All this, of course, is barring the fact that I’m more likely to hear that I need to step back from the political realm from people who disagree with my politics. Suddenly all those people who called me selfish and unconcerned with people who are less fortunate than me completely change their tune when I start putting effort into causes they don’t like. This kills two misconceptions about mental illness: 1) that it makes people selfish and/or is borne of selfishness and 2) that getting out of the self-centered guilt complex created by mental illness is a cure-all. God knows I’m not selfish. God really knows that I’m not cured.

There is an element of being overwhelmed by the sheer amount of suffering in the world, but by no means do I think that this exclusively tugs at mentally ill people’s heartstrings. To say we should take a step back when we want to help is to rob us of our agency.

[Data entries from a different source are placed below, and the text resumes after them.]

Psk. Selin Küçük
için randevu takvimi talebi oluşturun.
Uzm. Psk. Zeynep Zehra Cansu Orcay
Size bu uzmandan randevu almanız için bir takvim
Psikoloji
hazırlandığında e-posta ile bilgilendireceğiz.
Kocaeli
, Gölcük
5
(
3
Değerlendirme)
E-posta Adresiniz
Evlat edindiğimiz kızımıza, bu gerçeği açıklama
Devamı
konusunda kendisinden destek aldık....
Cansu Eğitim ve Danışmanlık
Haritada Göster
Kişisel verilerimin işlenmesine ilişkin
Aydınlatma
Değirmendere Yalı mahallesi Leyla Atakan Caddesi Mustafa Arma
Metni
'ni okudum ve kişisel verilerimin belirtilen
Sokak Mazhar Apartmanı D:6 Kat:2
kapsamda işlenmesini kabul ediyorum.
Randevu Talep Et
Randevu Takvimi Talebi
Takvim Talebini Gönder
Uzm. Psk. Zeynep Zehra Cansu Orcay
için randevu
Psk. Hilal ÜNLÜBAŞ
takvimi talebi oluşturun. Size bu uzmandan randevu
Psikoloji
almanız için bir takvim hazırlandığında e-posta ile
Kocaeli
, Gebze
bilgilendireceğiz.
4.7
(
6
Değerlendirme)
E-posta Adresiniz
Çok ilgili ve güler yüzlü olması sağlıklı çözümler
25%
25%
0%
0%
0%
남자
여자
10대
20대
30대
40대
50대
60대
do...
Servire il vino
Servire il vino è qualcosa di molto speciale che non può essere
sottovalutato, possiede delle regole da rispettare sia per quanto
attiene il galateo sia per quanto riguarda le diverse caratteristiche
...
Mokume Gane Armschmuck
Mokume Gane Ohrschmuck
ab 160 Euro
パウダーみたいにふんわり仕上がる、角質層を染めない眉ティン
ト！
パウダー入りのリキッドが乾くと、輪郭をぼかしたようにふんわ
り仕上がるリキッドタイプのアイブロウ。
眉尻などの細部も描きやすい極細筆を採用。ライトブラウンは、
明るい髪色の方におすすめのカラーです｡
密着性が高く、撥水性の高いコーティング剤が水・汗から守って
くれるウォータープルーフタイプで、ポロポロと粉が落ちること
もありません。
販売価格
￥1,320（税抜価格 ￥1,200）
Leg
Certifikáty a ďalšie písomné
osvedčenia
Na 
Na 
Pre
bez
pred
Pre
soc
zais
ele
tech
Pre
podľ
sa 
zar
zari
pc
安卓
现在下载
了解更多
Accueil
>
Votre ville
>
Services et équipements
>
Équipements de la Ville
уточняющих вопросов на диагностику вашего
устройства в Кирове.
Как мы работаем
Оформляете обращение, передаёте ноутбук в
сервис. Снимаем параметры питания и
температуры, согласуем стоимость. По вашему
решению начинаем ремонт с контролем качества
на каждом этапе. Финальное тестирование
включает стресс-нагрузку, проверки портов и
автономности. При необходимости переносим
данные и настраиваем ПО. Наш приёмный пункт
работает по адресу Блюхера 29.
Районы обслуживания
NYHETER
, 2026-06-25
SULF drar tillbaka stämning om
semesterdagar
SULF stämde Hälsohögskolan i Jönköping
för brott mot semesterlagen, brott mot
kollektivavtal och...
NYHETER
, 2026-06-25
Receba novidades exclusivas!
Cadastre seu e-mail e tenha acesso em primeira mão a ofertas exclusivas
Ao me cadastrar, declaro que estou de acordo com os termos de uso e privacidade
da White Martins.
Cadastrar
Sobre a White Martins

To say we should take a step back when we work toward causes you disagree with is to rob us of our ability to think for ourselves. To say we are selfish when we genuinely do need to step back from the world is to rob us of our complexity. To imply in any way that you know what’s best for us more than we do is to rob us of our humanity.

We can help. We want to help. Even though I have my fair share of privileges, I know what it’s like to be on the fringes of society in regards to my mental health. If anything, my drive to make sure know one else ever feels that way makes me well equipped to help others who do feel that way. I might not always have the physical capital to act, but I do have the emotional and intellectual wherewithal to stay engaged in and informed about global politics. That way, I can act when I’m ready.